As for my own children, I often think about how Maslow’s Hierarchy of Needs applies. I am busy all day long, just meeting the base of the pyramid for the kids: basic human needs like food, water, sleep, and oh, poop. (No kidding: “excretion” is on there.) And between those chores and emergencies and necessities, I squeeze in as much of the “love/belonging” and “esteem” as I can. We are hugging and kissing and touching. I make time at every diaper change to poke their bellies, kiss their lips, look into their eyes, see how much their eyelashes grew that day. It is shamefully easy never even to make eye contact with a baby (two babies) during a diaper change. I can be up to my elbows in poop and forget that there is someone attached to that bum. Mothers of multiples – or maybe all mothers – have to work hard to slip in those moments that make a child feel special as often as possible. I put my hand under their shirts and stroke their backs whenever I can, just so they can feel my skin, if only for a second. I am constantly trying to find ways to meet their “love/belonging” needs and their “esteem” needs.

But what about their higher needs? What about the self-actualization? What about that project I never got to start with them? What about that game I never played with them? Well, unless it’s reading a book or going outside (I almost never say “no” to those two things), they’re going to have to figure it out themselves.

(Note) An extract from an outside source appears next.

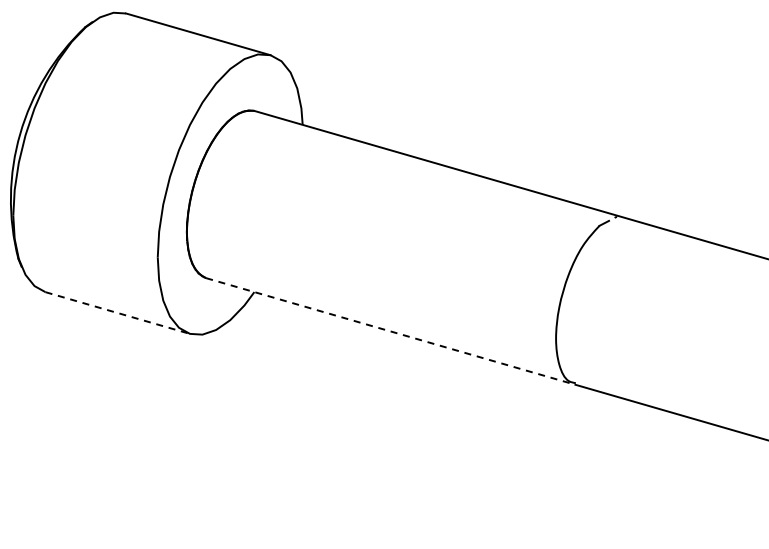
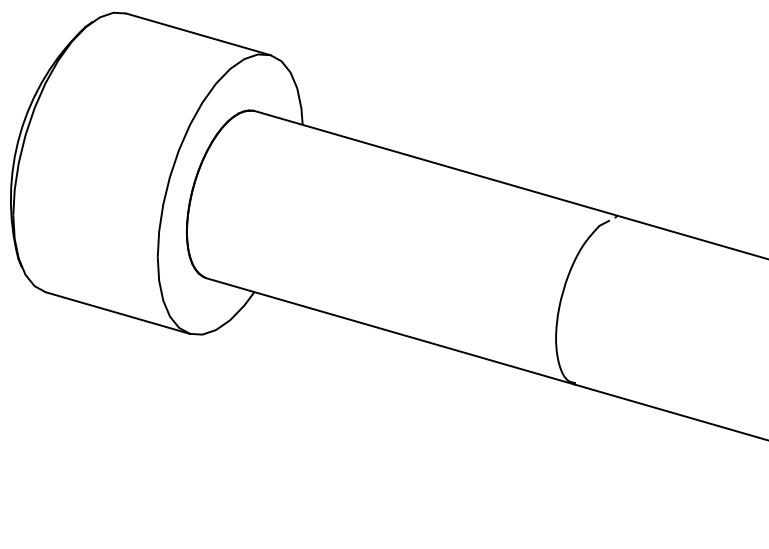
line at (118, 313): dashed -> solid
line at (391, 331): dashed -> solid
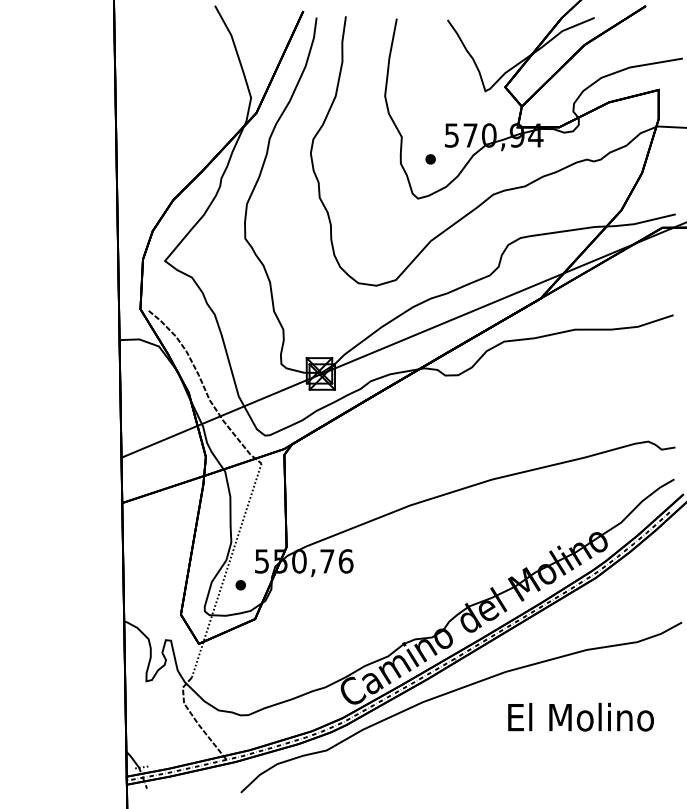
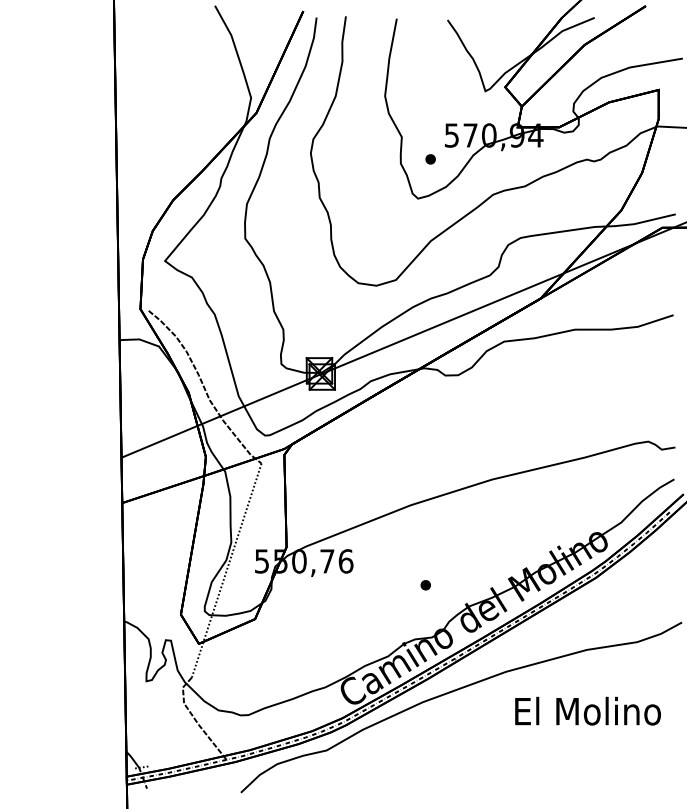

I trust that by leaving my children alone while I tend to basic needs, that they will naturally gain the higher thinking processes on the Hierarchy of Needs. They are learning about give-and-take while they negotiate toys with each other. They are learning about space and time and pain and risk as they scale and descend from the couch. They are learning fine motor skills and sharing as each twin slides one rainboot on his foot.

I provide the base. They’re going to climb to the top. Maybe literally.